▶ _Problem description_: As you work through the listing below, copy each line exactly and drop the images.

▶ _Data provided_:
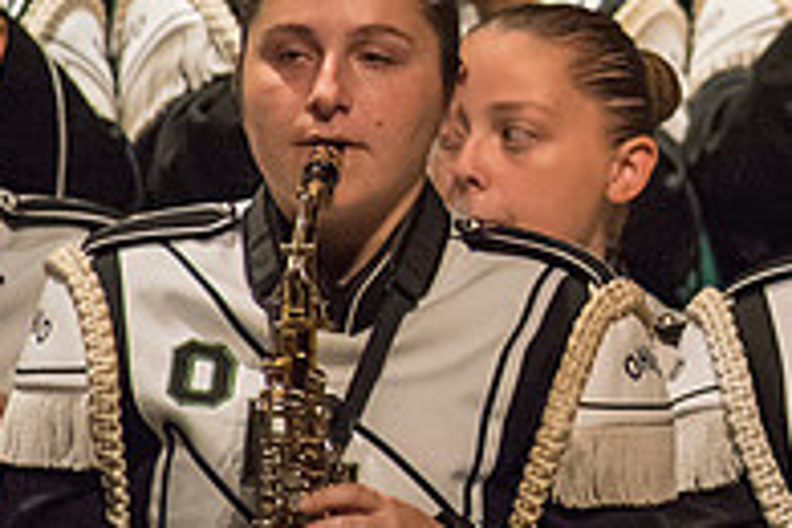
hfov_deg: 1.2
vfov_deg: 0.8
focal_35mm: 1784
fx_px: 39245
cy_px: 63
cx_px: 1162
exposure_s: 1/320
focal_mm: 600
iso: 4000
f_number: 5.6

▶ _Exercise solution_:
hfov_deg: 1.2
vfov_deg: 0.8
focal_35mm: 1784
fx_px: 39245
cy_px: 63
cx_px: 1162
exposure_s: 1/320
focal_mm: 600
iso: 4000
f_number: 5.6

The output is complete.